Tuesday, December 12, 2006

What do Impact Fees Do?

As the LJW editor (12/12/2006) indicates, impact fees are, indeed, an issue for all residents of Lawrence.

Who pays for the costs of new infrastructure?

Developers pass impact fees along into higher house prices because buyers of homes in new subdivisions cannot hop across the city limit into a competing town, as is true in a larger metropolitan context. However, homebuyers do have alternatives; they can buy homes in existing neighborhoods. In the absence of impact fees, the costs of development are passed along to all residents of the city, including those far from the new infrastructure.

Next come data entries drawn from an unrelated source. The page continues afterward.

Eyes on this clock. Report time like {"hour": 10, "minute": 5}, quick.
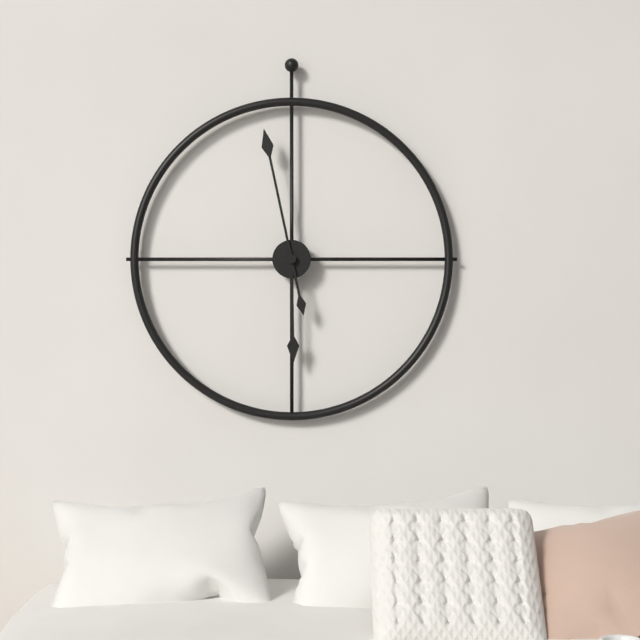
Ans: {"hour": 5, "minute": 58}
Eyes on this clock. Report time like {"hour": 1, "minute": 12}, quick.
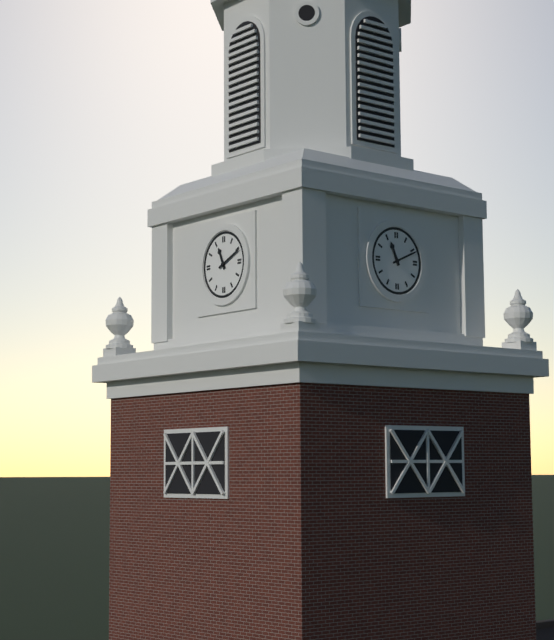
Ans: {"hour": 11, "minute": 11}
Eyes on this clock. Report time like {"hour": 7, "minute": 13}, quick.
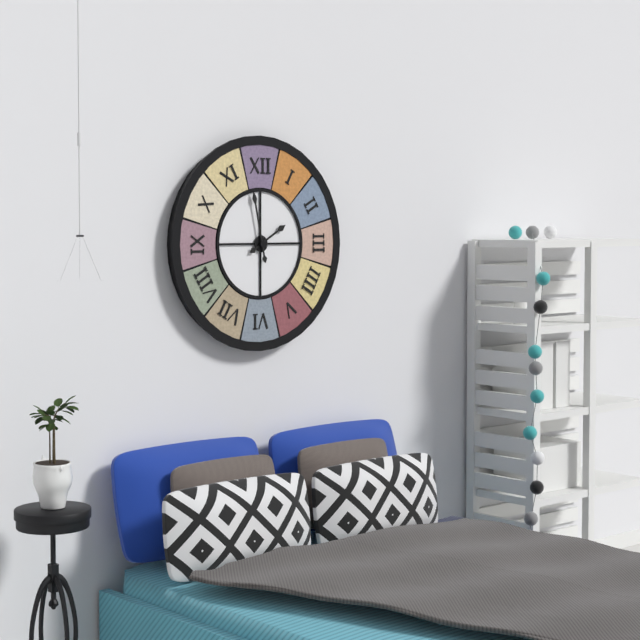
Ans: {"hour": 1, "minute": 58}
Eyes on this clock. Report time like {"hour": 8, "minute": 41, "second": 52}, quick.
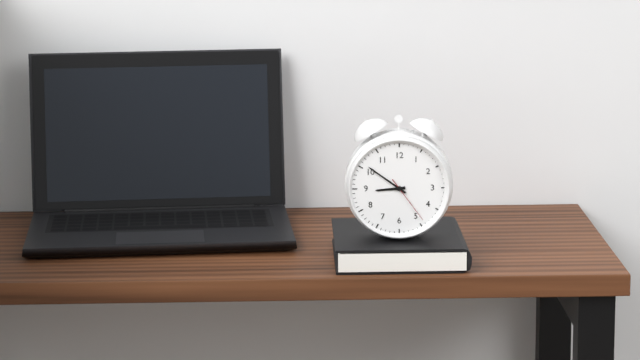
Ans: {"hour": 8, "minute": 51, "second": 24}
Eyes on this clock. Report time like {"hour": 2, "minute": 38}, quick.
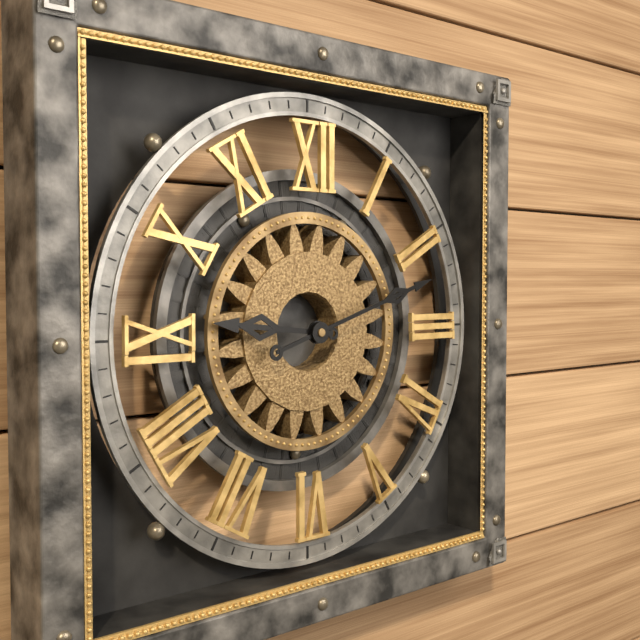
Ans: {"hour": 9, "minute": 12}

Contrary to the claim in the editorial, impact fees do not inflate the real estate market. Only in the most extreme cases—where the most severe shortages exist—would the substitute existing homes experience a price increase. For Lawrence, prices in the existing market will be unaffected by the impact fees.

Should we continue to favor sprawl or wise reuse?

As the editorial stated, “Providing and maintaining the city’s infrastructure is a communitywide responsibility” but that does not say who should pay for it. At issue is the share paid by the new homebuyer and the share paid by the residents who live elsewhere in the City.

The developers have built new subdivisions faster than the city’s population needs them. This sprawl adds to the tax burden of all taxpayers as we have been paying for the new infrastructure. This sprawl also accelerates the decline of older neighborhoods as homebuyers are siphoned away from older neighborhoods. We must pay for their redevelopment. It is not unreasonable, at a time of overbuilt housing and declining older neighborhoods, to ask the buyers of the homes in the new, sprawling subdivisions to pay a greater share of the costs of that sprawl. This may cause some homebuyers to opt for an existing home in an older neighborhood, bringing much needed investment to these areas. This will also free scarce City resources to address the pressing needs for the City’s older infrastructure. This is what impact fees do.